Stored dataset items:
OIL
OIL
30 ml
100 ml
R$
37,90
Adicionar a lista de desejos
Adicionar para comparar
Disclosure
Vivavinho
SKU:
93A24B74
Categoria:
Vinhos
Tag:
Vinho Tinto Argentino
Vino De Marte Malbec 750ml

---

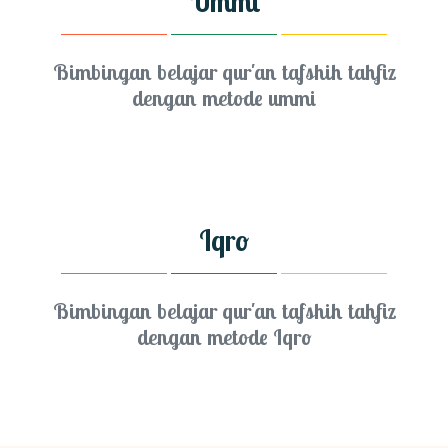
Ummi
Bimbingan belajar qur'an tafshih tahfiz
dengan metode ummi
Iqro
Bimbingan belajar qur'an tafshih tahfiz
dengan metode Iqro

...

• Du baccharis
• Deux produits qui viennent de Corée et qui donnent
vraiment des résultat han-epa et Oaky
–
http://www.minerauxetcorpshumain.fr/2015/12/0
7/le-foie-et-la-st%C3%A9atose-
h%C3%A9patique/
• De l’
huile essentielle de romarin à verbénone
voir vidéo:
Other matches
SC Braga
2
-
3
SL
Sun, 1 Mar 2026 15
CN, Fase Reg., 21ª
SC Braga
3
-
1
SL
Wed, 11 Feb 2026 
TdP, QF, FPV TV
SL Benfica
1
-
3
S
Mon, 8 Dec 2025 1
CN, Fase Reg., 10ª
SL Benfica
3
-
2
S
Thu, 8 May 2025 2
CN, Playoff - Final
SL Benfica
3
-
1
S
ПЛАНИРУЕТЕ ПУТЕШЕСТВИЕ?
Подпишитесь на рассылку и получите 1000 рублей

Exercise aim - Each line in the entries above, starting at the line with "CN, Playoff - Final" and ending at the line with "Подпишитесь на рассылку", is to be printed exactly, and only those lines.

Your solution -
CN, Playoff - Final
SL Benfica
3
-
1
S
ПЛАНИРУЕТЕ ПУТЕШЕСТВИЕ?
Подпишитесь на рассылку и получите 1000 рублей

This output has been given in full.